[DATA FOR THIS TASK]
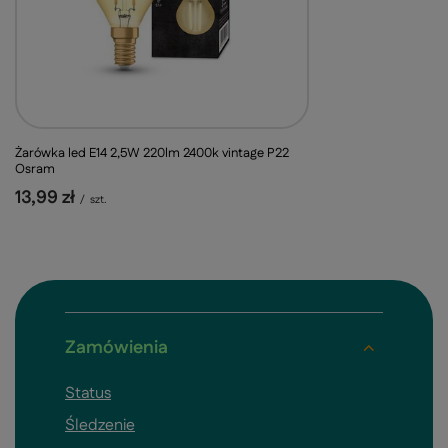
Żarówka led E14 2,5W 220lm 2400k vintage P22
Osram
13,99 zł
/
szt.
Zamówienia
Status
Śledzenie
[/DATA FOR THIS TASK]
JOB ITEM
Write out all the entries word for word, but drop the pictures.

SOLUTION FOR THIS PROBLEM
Żarówka led E14 2,5W 220lm 2400k vintage P22
Osram
13,99 zł
/
szt.
Zamówienia
Status
Śledzenie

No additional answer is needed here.